• [Passage for review]
++++++++++++++++++++
Tuesday, May 8, 2007

Bergle At the Movies: 29 Palms

G'Day,

So, I was up last night (as always) and I see that Sundance is running 29 Palms. For whatever reason, I remember wanting to see it once upon a time, so I say 'fuck it' and decide I'll stay up a little later than I was planning on. Big mistake....


29 Palms (2003)
Directed by Bruno Dumont
Starring: David Wissak, Katia Golubeva

First and foremost, this is an art film. I say this not to scream from the rafters "Hey everyone, I watch art films!" but to set the context of what I'm about to describe. According to some, 29 Palms is an intense, if empty exploration of life and 'love' in the post 9/11 era. David (David Wissak) is a filmmaker or photographer (we never really find out) who goes to the town of 29 Palms with his Russian girlfriend Katia (Katia Golubeva), who appears to be emotionally unstable and whose French is as incomprehensible as David's is just plain bad.

The movie begins on the highways outside L.A.; David driving his bright, sparkling red H2 while Katia lies in the backseat. David stares intently at maps and takes a cell phone call during this sequence before pulling off the highway to gas up the 'truck'. They continue on, arrive at their hotel, fuck in the pool (violently, I might add; I wasn't sure for a moment if this was a rape scene or not--a thought I would come to regret...) and go to a local chinese restaurant where they split an appetizer and main course, pissing off the owner/waitress.

This was the first 30 minutes of the movie.
++++++++++++++++++++
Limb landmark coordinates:
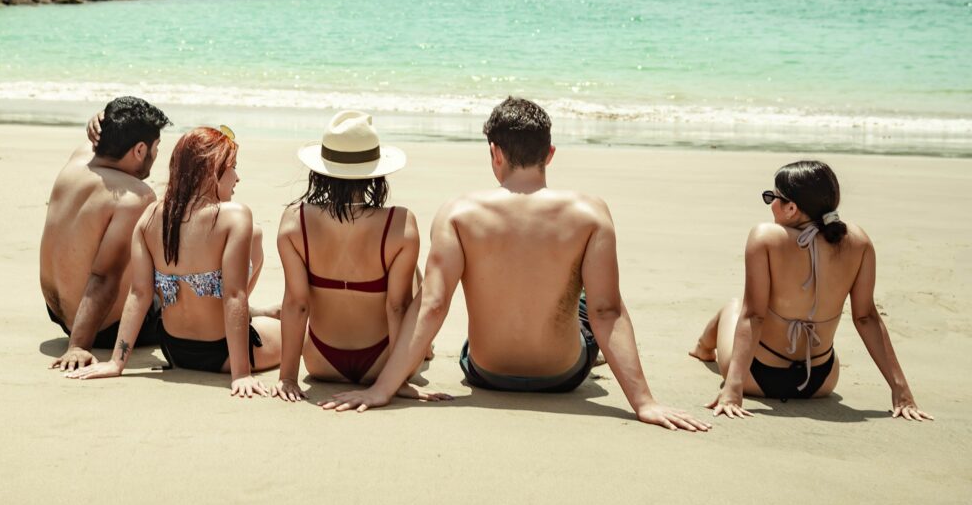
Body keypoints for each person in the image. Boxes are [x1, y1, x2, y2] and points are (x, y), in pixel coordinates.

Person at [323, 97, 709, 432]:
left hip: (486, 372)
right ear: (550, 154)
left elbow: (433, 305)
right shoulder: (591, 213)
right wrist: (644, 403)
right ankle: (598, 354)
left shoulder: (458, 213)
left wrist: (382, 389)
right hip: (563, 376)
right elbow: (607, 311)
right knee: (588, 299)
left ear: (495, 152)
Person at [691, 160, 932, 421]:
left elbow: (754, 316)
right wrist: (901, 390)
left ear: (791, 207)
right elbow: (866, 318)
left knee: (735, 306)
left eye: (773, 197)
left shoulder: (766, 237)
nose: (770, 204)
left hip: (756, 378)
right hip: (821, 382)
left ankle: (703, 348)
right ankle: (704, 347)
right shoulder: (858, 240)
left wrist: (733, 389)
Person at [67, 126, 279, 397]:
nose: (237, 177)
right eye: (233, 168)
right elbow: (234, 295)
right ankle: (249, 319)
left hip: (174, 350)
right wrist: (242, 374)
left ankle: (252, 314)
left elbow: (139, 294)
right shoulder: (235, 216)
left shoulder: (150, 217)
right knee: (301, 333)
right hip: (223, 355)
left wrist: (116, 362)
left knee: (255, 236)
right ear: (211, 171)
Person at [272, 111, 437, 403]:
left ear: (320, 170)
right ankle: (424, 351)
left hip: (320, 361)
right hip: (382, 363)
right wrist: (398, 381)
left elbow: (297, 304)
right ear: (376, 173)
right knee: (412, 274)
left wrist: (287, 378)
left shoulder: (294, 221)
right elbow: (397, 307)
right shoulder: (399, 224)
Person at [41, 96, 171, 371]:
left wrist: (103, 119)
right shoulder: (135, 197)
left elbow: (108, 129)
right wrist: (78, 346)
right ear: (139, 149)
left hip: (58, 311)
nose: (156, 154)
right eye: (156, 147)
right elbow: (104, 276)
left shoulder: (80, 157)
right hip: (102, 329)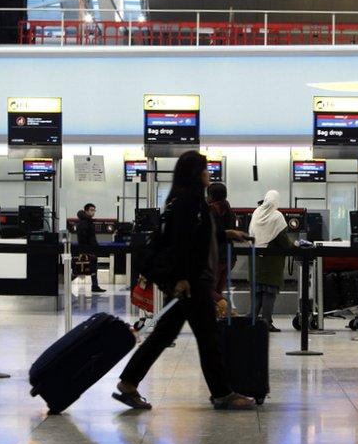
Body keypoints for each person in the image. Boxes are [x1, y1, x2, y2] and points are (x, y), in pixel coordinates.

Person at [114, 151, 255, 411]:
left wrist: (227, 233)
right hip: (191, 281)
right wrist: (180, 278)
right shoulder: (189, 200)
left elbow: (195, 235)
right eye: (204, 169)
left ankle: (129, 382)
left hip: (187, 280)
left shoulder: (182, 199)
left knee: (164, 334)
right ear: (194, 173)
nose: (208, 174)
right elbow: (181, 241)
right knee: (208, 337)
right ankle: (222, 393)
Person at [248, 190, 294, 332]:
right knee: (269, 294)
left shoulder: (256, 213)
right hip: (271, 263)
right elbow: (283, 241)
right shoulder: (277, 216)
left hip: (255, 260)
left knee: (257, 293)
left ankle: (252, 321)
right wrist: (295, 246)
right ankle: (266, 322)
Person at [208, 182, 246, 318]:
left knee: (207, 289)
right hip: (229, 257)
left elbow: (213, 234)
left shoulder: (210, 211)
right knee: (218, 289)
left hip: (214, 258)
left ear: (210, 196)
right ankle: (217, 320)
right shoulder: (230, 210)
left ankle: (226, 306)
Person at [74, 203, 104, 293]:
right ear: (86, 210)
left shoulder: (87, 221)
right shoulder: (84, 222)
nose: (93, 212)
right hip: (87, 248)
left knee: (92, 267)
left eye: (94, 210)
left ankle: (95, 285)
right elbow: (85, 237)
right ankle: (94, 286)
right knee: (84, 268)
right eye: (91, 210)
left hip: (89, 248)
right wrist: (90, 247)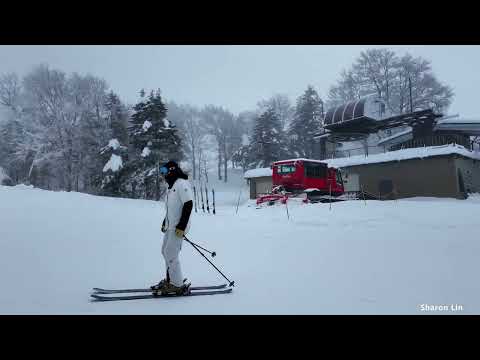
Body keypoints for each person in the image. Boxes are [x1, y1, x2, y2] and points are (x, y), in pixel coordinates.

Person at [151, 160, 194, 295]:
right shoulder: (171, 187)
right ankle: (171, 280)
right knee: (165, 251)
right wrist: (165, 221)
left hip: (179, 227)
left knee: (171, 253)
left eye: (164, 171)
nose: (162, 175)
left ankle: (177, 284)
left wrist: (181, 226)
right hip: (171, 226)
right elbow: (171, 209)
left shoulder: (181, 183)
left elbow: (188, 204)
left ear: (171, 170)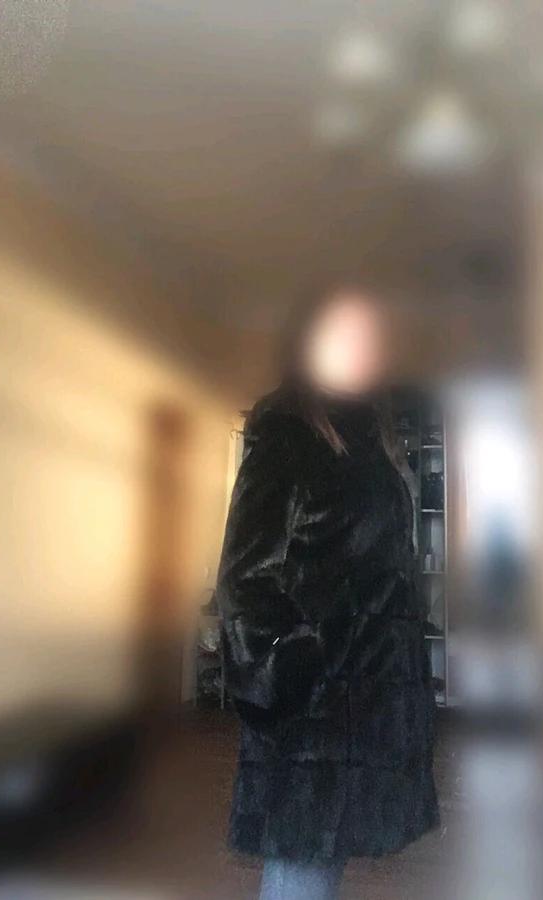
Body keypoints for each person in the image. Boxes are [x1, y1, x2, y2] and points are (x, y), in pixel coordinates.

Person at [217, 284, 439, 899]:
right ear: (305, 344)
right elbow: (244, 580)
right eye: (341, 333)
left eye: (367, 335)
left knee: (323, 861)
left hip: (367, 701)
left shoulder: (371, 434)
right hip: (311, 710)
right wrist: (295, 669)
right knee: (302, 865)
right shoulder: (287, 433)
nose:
++++++++++++++++++++
• [Activity 1] From the review of 29 Palms, output the passage between "Tuesday, May 8, 2007" and "on. Big mistake....", inclusive.
• [Activity 2] In the review of 29 Palms, what vehicle is David driving on the highways outside L.A. at the start of the movie?

• [Solution 1]
Tuesday, May 8, 2007

Bergle At the Movies: 29 Palms

G'Day,

So, I was up last night (as always) and I see that Sundance is running 29 Palms. For whatever reason, I remember wanting to see it once upon a time, so I say 'fuck it' and decide I'll stay up a little later than I was planning on. Big mistake....

• [Solution 2] A bright, sparkling red H2.